Vaccines are the most important weapon for preventing infections and fighting the COVID-19 pandemic. It is now well established that vaccines lose effectiveness over time. For this reason, health authorities and drug regulatory agencies in several countries have approved the administration of an additional dose of vaccine (called a booster) to individuals 3–5 months after the completion of the vaccination cycle. This approach appears to be effective in maintaining immunity against SARS-CoV-2.1
In The Lancet Infectious Diseases, Giovanni Corrao and colleagues published the results of a real-world study that examined the infection rate of more than 5 000 000 vaccinated individuals with a follow-up of 9 months.2 This study confirms data already available for shorter follow-up periods, which showed a decrease in protection against infection that increased with time since the second dose of vaccine.2 However, they documented that protection against severe forms of COVID-19 remained, albeit attenuated, with both adenoviral and mRNA vector vaccines.2 What conclusions can be drawn from this information? First, it is extremely important to continue the vaccination campaign in people who do not yet have vaccine protection, especially if they are at risk of developing severe forms of the disease (elderly, frail, immunocompromised, and people with comorbidities).3 It is therefore necessary to ascertain the main factors that lead these high-risk individuals to not be vaccinated. Vaccine hesitancy is certainly the most important and is due, first, to the media overemphasising the protests of vaccination opponents and the alleged serious side-effects of vaccines, and second, to the spectacularisation of scientific information on COVID-19, which has led to appointed experts spreading contradictory opinions and messages and the public losing confidence in science.4 Second, with the emergence of new highly contagious variants such as the omicron variant (B.1.1.529), it seems necessary to encourage the administration of booster doses to high-risk individuals 3–5 months after the second dose and to vaccinate all individuals aged 5 years and older who have not yet received the first dose. The loss of protection against infection by the vaccines and the emergence of the highly transmissible variants prevent the vaccine alone from controlling the pandemic. Hygienic and social distancing measures (frequent hand washing, avoiding physical contact as much as possible, wearing a face mask indoors) and other nonpharmacological measures must be combined with the vaccination strategy.5
Three hypotheses have been proposed to explain the occurrence of the omicron variant, which differs in several respects (about 30 mutations) from the other variants of SARS-CoV-2. The first is that it evolved in an immunocompromised human chronically infected with SARS-CoV-2, the second that it evolved in an area of the world where viral sequencing is absent or infrequent, and the third that it evolved in an animal reservoir before a spillover to humans.6 Regardless of the correct hypothesis, the lesson is the same: countries with high numbers of immunocompromised people, where tracing of variants is rarely done, and where contact with animals potentially susceptible to coronaviruses is possible, need to be quickly involved in vaccination campaigns.

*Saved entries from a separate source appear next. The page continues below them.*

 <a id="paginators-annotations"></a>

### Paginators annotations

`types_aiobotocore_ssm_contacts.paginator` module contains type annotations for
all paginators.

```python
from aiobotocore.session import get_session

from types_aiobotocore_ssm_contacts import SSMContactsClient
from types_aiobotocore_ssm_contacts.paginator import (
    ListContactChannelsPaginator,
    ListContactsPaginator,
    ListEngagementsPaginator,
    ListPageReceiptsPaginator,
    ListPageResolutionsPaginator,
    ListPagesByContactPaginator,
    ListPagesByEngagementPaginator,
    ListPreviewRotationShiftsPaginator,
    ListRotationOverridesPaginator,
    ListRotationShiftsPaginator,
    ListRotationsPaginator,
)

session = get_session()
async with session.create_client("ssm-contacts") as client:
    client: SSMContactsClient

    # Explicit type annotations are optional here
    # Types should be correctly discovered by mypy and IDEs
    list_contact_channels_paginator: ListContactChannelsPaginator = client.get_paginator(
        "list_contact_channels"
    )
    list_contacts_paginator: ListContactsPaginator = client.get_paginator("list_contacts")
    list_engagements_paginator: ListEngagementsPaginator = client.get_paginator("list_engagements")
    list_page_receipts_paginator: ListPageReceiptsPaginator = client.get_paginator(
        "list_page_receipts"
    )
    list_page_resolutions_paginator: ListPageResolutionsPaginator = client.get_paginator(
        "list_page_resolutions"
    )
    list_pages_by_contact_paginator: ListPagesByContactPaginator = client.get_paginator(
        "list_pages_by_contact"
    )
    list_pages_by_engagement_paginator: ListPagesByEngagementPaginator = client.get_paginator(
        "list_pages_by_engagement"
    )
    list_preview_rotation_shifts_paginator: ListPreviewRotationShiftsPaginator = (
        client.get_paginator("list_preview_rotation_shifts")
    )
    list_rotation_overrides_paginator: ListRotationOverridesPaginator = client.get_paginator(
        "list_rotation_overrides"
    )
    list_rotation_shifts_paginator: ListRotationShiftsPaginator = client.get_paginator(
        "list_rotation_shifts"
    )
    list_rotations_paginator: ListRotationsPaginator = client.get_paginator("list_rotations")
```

Africa is a huge continent that has all these characteristics and at the same time has a very low vaccination rate. We cannot think of getting out of the pandemic emergency if we do not include Africa and all developing countries in a capillary vaccination campaign to prevent the emergence and spread of further and more dangerous variants that can evade both natural and vaccine-triggered immune responses and have higher mortality.7 The scenario of a variant that is similarly transmissible to the omicron variant and has high mortality would be catastrophic and must be avoided at all costs. However, it is important to consider that even an increase in transmissibility with no change in lethality or hospitalisation rates could lead to the collapse of hospital emergency departments and health-care systems and an exceptionally high number of deaths. Moreover, promising and effective new therapies cannot yet have a substantial effect because they are scarce, expensive, and unlikely to have a measurable effect in the short term.8 The fight against the virus must be waged on numerous open fronts: aggressive global vaccination campaigns (while also considering extending mandatory vaccination from some categories to the entire population), nonpharmacological interventions, strengthening emergency and critical care systems, and finding therapies that are effective at every stage of the disease. The road to normality is still very long.